Abstract: The Informedia research group at Carnegie Mellon University advances digital library research and the state of the practice of digital libraries by deploying existing, workable technologies into fielded operational video collections, evaluating that deployment with a focus on the human users, and iterating and refining the technology delivery to better suit the needs of the library patrons.  In 2007, the project collaborated with The HistoryMakers and used speech alignment, image processing, and language understanding technologies to promote multiple levels of access and fuel the viewing of the actual video recordings in a large oral history corpus of historically significant African Americans.  A workshop was held at SUNY Buffalo to gauge stakeholders' interests and needs, drawing participation from the New York Public Library, multiple universities, and a commercial indexing company. This workshop led to interface revisions for access into tens of thousands of story segments from The HistoryMakers archive.  In addition, this corpus and interface was tested with hundreds of university beta testers in 2008 and 2009, resulting in a system deployment decision to create an Adobe Flash web portal into the corpus, rather than a stand-alone application.  The design and development of the Flash application providing quick, easy access into The HistoryMakers digital archive will be discussed and demonstrated.  Manually annotating vast video and oral history collections is expensive and impractical, with automated audiovisual processing making accessible the fuller knowledge and meaning inherent in these collections.  Specifically, the Informedia digital video library research group (www.idvl.org) is testing and making available software processing tools (e.g., text and map search, speech alignment) and interfaces to allow full-content search and navigation down to the word level for vast oral history collections.  The same processing and interface has been used to field the Harrisburg PA Highmark Blue Shield Living Legacy Series, oral histories with 150 Harrisburg-area residents in celebration of the city of Harrisburg's 150 years of incorporation, which will also be demonstrated during the talk.  The work is funded by the National Science Foundation, with the goal of tapping digital video more accurately and completely as a compelling, illustrative educational resource.

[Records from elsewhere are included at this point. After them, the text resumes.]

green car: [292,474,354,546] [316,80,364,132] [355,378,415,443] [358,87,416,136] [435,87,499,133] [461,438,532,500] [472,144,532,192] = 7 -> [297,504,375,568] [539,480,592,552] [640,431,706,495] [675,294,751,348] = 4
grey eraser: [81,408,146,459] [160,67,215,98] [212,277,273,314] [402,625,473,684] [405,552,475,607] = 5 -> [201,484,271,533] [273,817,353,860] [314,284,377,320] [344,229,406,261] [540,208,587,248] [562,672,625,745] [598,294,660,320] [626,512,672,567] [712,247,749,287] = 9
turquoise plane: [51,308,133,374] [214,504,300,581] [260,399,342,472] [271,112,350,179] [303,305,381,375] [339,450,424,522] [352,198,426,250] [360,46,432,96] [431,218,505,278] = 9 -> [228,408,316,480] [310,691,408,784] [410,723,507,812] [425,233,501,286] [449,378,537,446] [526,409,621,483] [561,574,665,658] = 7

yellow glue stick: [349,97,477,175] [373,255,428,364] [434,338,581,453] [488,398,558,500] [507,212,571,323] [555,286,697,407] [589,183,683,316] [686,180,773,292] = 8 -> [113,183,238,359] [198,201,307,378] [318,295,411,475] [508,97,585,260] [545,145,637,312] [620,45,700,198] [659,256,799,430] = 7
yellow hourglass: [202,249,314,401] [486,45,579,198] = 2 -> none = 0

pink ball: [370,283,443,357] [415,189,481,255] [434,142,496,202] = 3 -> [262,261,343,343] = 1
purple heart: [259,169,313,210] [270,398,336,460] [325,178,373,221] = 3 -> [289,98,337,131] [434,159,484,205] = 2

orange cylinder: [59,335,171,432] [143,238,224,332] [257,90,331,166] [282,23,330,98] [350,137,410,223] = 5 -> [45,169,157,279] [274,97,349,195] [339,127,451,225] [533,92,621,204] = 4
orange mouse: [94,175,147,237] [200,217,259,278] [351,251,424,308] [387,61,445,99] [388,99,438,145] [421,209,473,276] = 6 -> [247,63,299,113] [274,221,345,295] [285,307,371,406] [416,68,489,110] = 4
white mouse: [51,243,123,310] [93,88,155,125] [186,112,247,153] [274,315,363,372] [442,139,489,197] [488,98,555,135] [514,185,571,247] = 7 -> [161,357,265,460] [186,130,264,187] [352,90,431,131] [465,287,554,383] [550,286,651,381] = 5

Bio: Mike Christel is a Research Professor at the Entertainment Technology Center, Carnegie Mellon University.  He enjoys building systems and conducting research at the intersection of human-computer interaction, multimedia processing, information visualization, and digital libraries. He has worked at CMU and with digital video since 1987, working on interface development and evaluation for Carnegie Mellon's Informedia digital video understanding research group since its beginning in 1994. Informedia research makes use of speech, image and natural language processing coupled with machine learning and interface design to enable efficient access to relevant video content from large multi-terabyte digital video collections.  At the ETC, Christel has broadened his focus from multimedia for information search and retrieval, to multimedia for information engagement and edutainment, with users being both producers and consumers of multimedia content.  His work with oral histories and the web site www.idvl.org will be discussed during this talk.